◆ TO-DO LIST:
A: List every username that appears after "posted by" in the Lego comment thread.
B: Pick up the Lego comment thread after its final sentence and continue it.

◆ SELECTION:
□ □ □ □
I suspect they will get the hint and more sets likes these will be out in the near future - the demographics have to show a market for them. Case in point: One of the hardest parts of my job this summer has been overseeing the weekly Brick Party, where we dump out three giant tubs of lego on tarps for kids (and the one librarian who has to watch them) to play with for an hour and a half. Last Thursday, not counting the librarian, the folks playing with the bricks were 70% female.

I wonder if I should write a letter to Lego and/or the local store and/or the new Legoland Discovery Center and say, "Hey, so we do this thing at our library with lego, but all the lego we have are used bricks and sets donated by library employees. There are not a lot of female minifigs for the majority of builders to populate their bases and cities with. Could you please hook us up? Seriously, a bag of long hair pieces would be enough."
posted by robocop is bleeding at 5:31 PM on August 12, 2014 [3 favorites]


/smug.
posted by Artw at 5:32 PM on August 12, 2014 [1 favorite]


I wonder if I should write a letter to Lego and/or the local store and/or the new Legoland Discovery Center

You absolutely should. It's well within corporate culture to be down with that.
posted by librarylis at 6:11 PM on August 12, 2014 [1 favorite]


1) Go to Lego Store.

Pretty sure my nearest Lego store is about 2000 miles away. Looks like Vancouver BC is the closest. Bummer.
posted by leahwrenn at 6:28 PM on August 12, 2014


I think it's weird that they produce so many sucky SF and combat related sets that end up being sold at a discount; their idea of sets for girls is pinky-flowery crap; and they are astonished - astonished! that a set featuring female scientists could be even a tiny little bit popular.

Seriously, they need to fire whoever's doing their market research.
posted by Joe in Australia at 9:48 PM on August 12, 2014


Joe in Australia: "I think it's weird that they produce so many sucky SF and combat related sets that end up being sold at a discount; their idea of sets for girls is pinky-flowery crap; and they are astonished - astonished! that a set featuring female scientists could be even a tiny little bit popular.

Seriously, they need to fire whoever's doing their market research.
"

It's not like it's their first set with a female scientist. Perhaps it's not so much "The people at Lego are a bunch of big idiots, hyuck hyuck" as much as "Olivia's Invention Workshop (2012) didn't sell all that well".
posted by Bugbread at 11:52 PM on August 12, 2014


It seems that there is promotion with Shell that will become global at some point - latest country to get the sets is Germany.
□ □ □ □
◆ DATA ENTRIES:

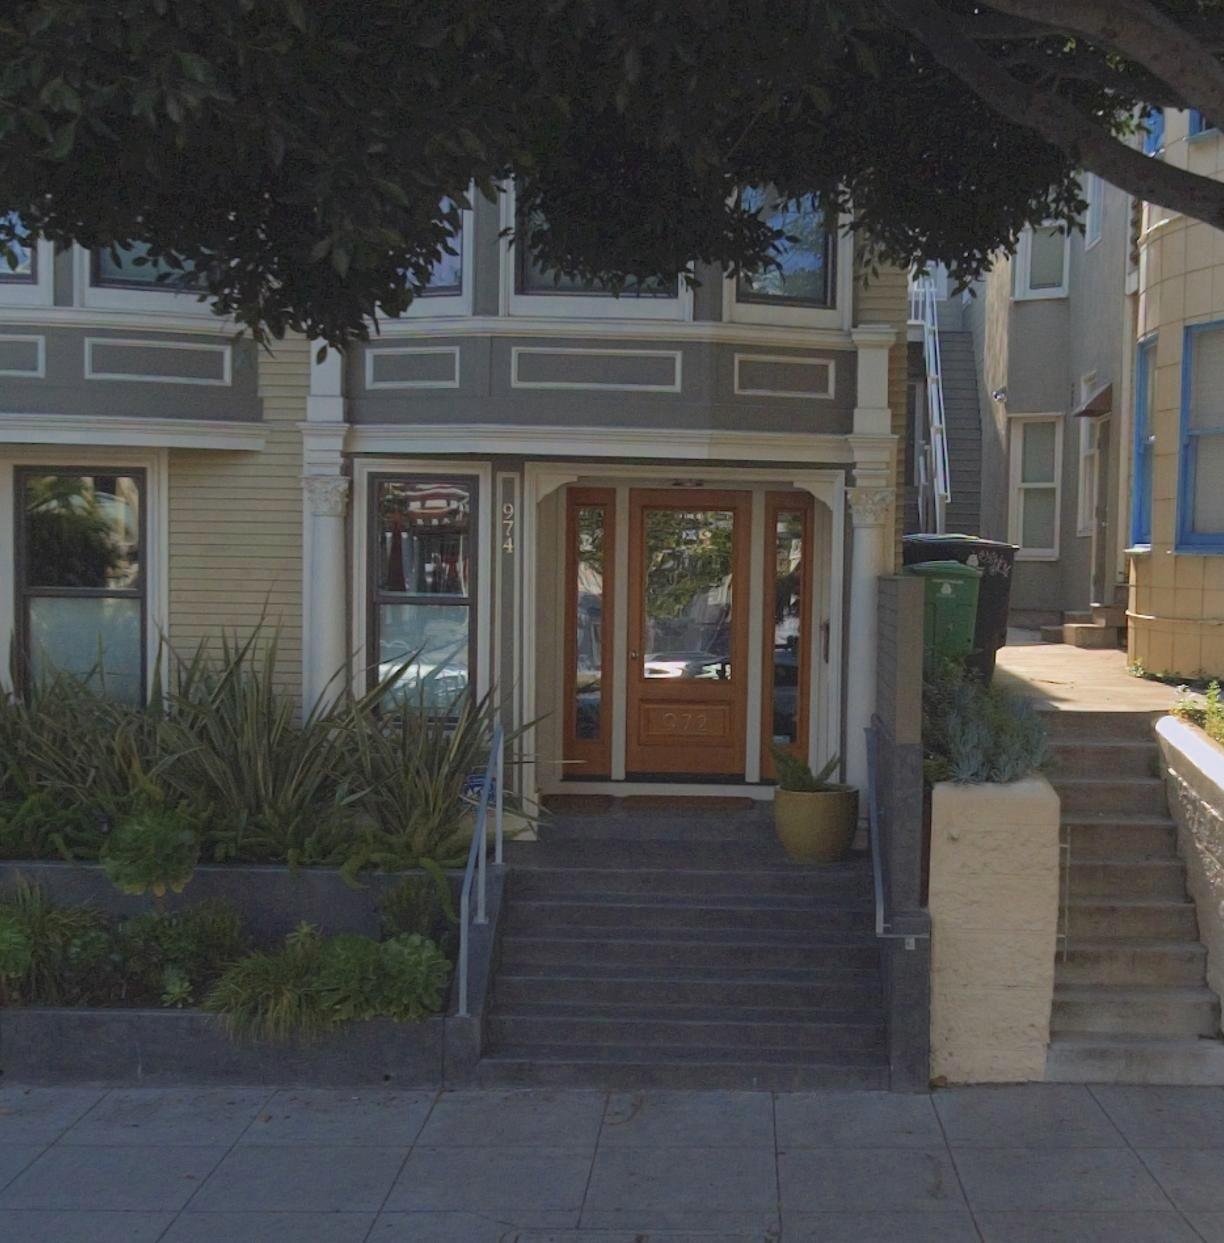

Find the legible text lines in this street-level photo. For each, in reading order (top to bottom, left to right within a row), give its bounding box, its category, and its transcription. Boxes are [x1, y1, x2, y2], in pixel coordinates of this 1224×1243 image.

[502, 502, 514, 554] StreetNumber: 974
[662, 712, 708, 732] StreetNumber: 972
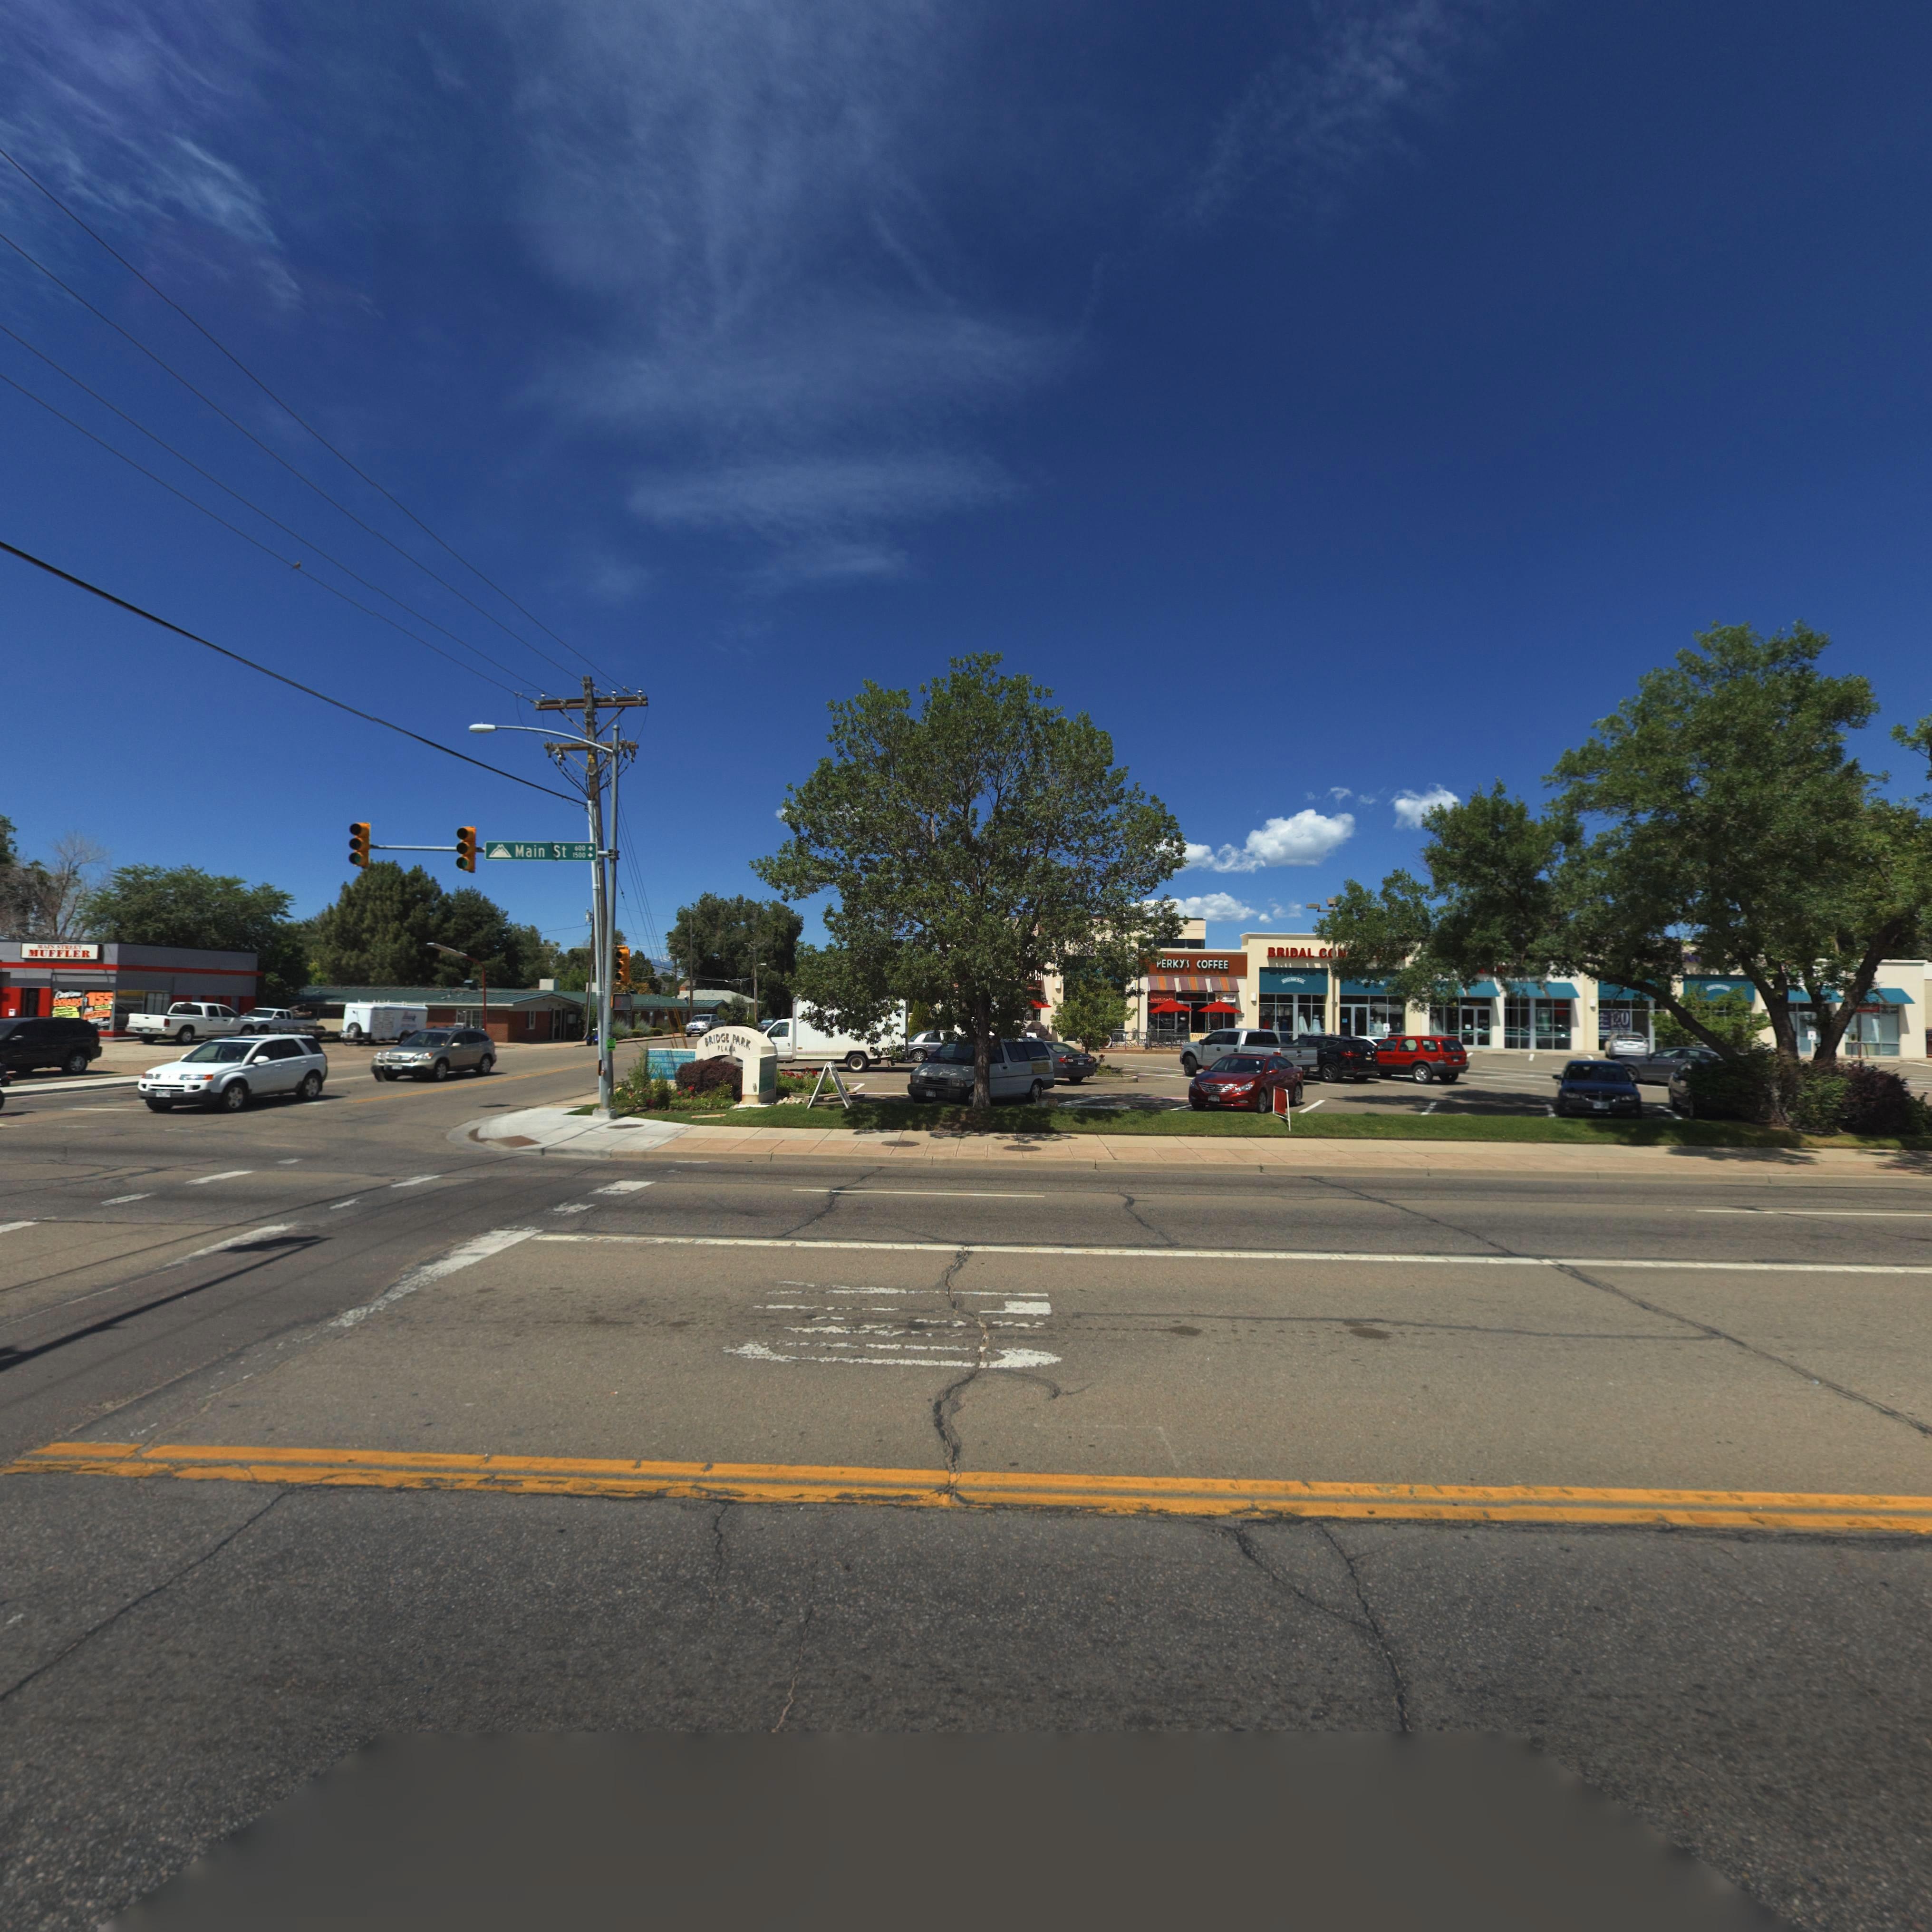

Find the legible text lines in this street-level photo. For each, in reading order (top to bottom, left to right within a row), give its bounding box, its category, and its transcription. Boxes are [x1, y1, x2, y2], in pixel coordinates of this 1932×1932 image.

[514, 844, 567, 858] StreetName: Main St
[574, 845, 586, 851] StreetNumberRange: 600
[572, 852, 594, 858] StreetNumberRange: 1500->
[37, 945, 82, 949] BusinessName: MAIN STREET
[28, 949, 90, 957] BusinessName: MUFFLER
[1267, 947, 1346, 958] BusinessName: BRIDAL C*N
[1156, 958, 1228, 969] BusinessName: PERKY'S COFFEE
□ □ □ □
◆ RESPONSES:
A:
robocop is bleeding
Artw
librarylis
leahwrenn
Joe in Australia
Bugbread

B:
Not that I think there's anything wrong with this promo even as I'm pro renewables, etc. What we really need is Tesla Technic set.
posted by zeikka at 3:40 AM on August 13, 2014 [1 favorite]


"Yeah, as much as I'd rather Lego didn't brand Shell, Greenpeace's campaign against them seems like the most cynical attempt to springboard off of Lego's own massive popularity rather than to effect any kind of meaningful change. Suppose Lego were to drop the Shell branding tomorrow: would that make even the slightest difference in achieving a single environmental goal? I don't think it would. Not in the short term, and not in the long term, either.

People don't buy gas because of positive childhood associations with a particular brand: they buy gas for a ton of structural reasons that mostly revolve around having a car. If they didn't give a shit about Shell they'd still buy gas in precisely the same quantities.
"
This

If LEGO dissolves their relationship with Shell then Greenpeace get to cow on about how effective they are at making change happen, providing fuel for more mass mailing asking for money, and if LEGO doesn't then Greenpeace gets to cow on about how needed they are for this seemingly accomplish-able goal, providing fuel for more mass mailing asking for money. Whether or not the goal is utterly irrelevant to the environment doesn't matter, whether or not good work gets caught up in the bullshit doesn't matter, and whether or not the problem is invented out of whole cloth doesn't matter. Clearly all that matters to Greenpeace in constructing their campaigns is that the 'problem' is simple and easy to communicate and that there is something to do regardless of how meaningless or irrelevant that might be - with bonus point for being able to do that thing smugly and publicly so that one can communicate just how much one cares.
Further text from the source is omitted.